11. We have also referred to these circulars earlier and are unable to persuade ourselves to agree with the interpretation placed by the learned Single Judge on them. Although, the doctrine of the promissory estoppel, unlike ordinary equitable estoppel, has the consequence that principles of estoppel may be applied to one making a promise or assurance concerning the future, nevertheless other elements of estoppel must be satisfied. It has been held that the offer or promise forming the basis of the estoppel must be reasonably certain and definite. In the instant case, neither of the two circulars can be interpreted meaning making a promise or assurance concerning the future that the respondent could be permanently absorbed. These circulars are vague and uncertain. What has been found by the learned Single Judge was that there was inaction on the part of the appellant in not acting in according with the assurance contained in them. Mere inaction cannot give rise to a promissory estoppel. If a right had accrued to the respondent under the circular of the year 1979, he should have taken steps available to him under the law. He did not take any action under the same. He continued working as a domestic servant on payment of Rs. 240/- p.m. If the interpretation of the learned Single Judge is accepted that the respondent had accrued the right to be made permanent under it, the said right should have been agitated at the proper forum and at the proper time. Same appears to be the position with regard to 1989 circular.

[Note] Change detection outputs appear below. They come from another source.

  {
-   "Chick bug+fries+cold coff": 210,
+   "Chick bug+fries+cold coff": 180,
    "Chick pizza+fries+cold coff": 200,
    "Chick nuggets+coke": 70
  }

12. Counsel for the appellant urged and rightly in our opinion that the respondent was under a duty to speak immediately after the circular of the year 1979 came into force when he had an opportunity to do so. Having not done so, the respondent himself created an unfavourable position.

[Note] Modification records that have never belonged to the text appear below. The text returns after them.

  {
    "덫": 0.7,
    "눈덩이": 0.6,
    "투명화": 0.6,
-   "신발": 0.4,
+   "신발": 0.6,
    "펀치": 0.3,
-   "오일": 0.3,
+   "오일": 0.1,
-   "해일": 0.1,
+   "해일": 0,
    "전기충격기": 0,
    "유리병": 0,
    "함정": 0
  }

13. Reliance was placed on a judgment of this Court in Rajasthan State Electricity Board and Anr. v. Ashok Lot In that case, a similar question arose as in the present case. The appeal was disposed of in favour of the employee taking a liberal view that he being the only person involved in that appeal should not be thrown out of employment. But, in the instant case, the position is different.
14. In Employer in relation to Punjab National Bank v. Ghulam Dastagir 1978 Vol. 1 L.L.J. 312, the Supreme Court was required to consider whether the respondent employed as a driver by the Area Manager of the appellant Bank in Calcutta who was paid the salary out of the personal allowance given to the Area Manager by the Bank was an employee of the Bank. The Supreme Court held:
Held, there is nothing on record to indicate that the control and direction of the driver vested in the Bank. After all, the evidence is clearly to the contrary. In the absence of material to make out that the driver was employed by the Bank, was under its discretion and control, was paid his salary by the Bank and otherwise was included in the army of employees in the establishment of the Bank, it cannot be assumed that the crucial point has been proved. There is no camouflage or circumvention of any Statute. There is no nexus between the driver and the Bank. Hence the tribunal's award has to be set-aside.

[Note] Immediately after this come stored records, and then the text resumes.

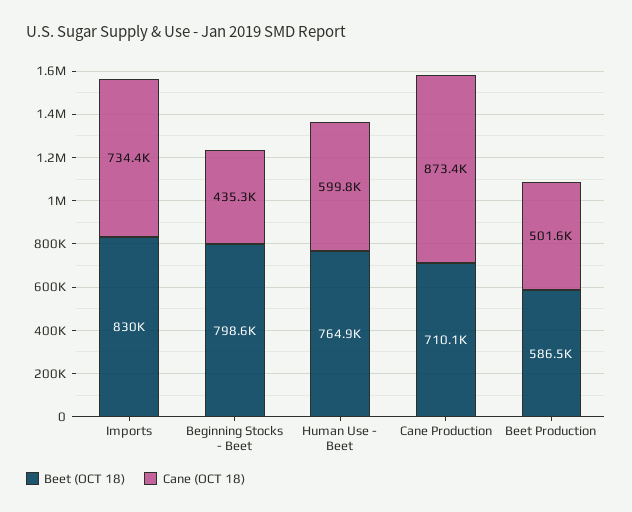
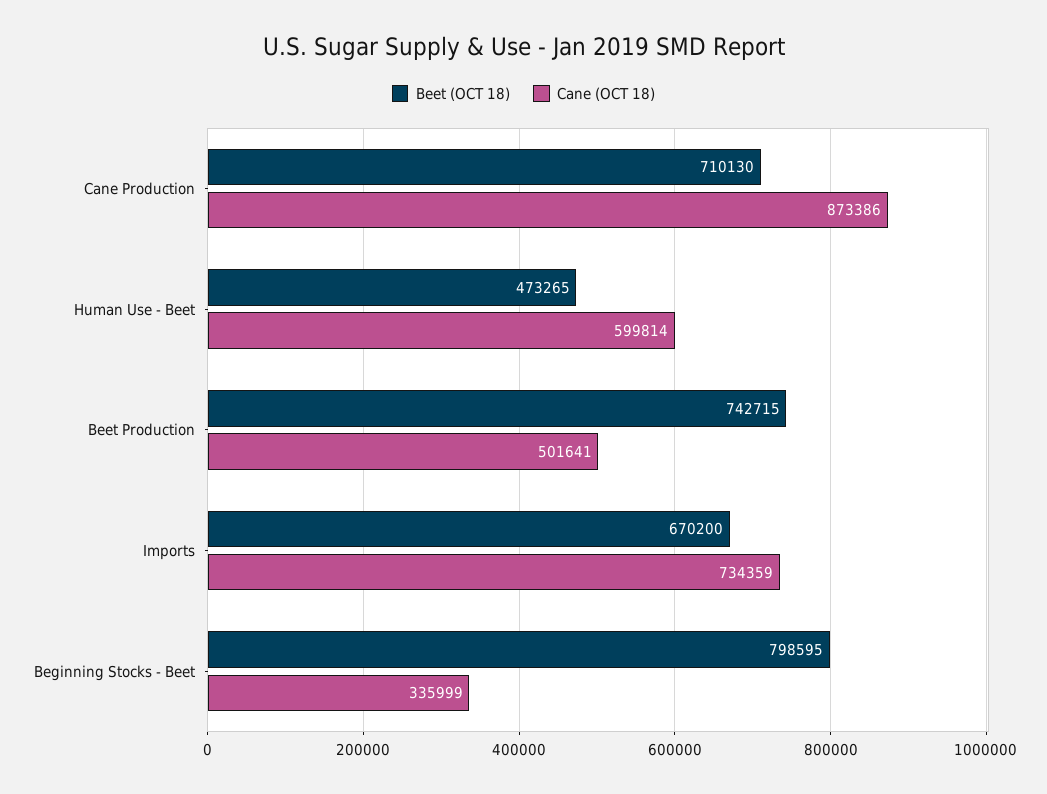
  {
    "Beet (OCT 18)": {
-     "Imports": 830000,
+     "Imports": 670200,
      "Beginning Stocks - Beet": 798595,
-     "Human Use - Beet": 764900,
+     "Human Use - Beet": 473265,
      "Cane Production": 710130,
-     "Beet Production": 586500
+     "Beet Production": 742715
    },
    "Cane (OCT 18)": {
      "Imports": 734359,
-     "Beginning Stocks - Beet": 435300,
+     "Beginning Stocks - Beet": 335999,
      "Human Use - Beet": 599814,
      "Cane Production": 873386,
      "Beet Production": 501641
    }
  }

Their Lordships, however, observed that the system of allowance in a country where unemployment is rampat may lead to individual injustice and exploitative edge. This is not a desirable tendency for a public sector under taking like a nationalised Bank which has an obligation to be a model employer.
15, In the result, this appeal succeeds and is allowed and the judgment of the learned Single Judge is 3et-aside. There will be no order as to costs. However, if the respondent could be accommodated in the service of the Board by giving an offer to be effective from 1st July, 1992 of the post of Orderly, the Board would consider the same. Of-course, this would be subject to his selection by the Board.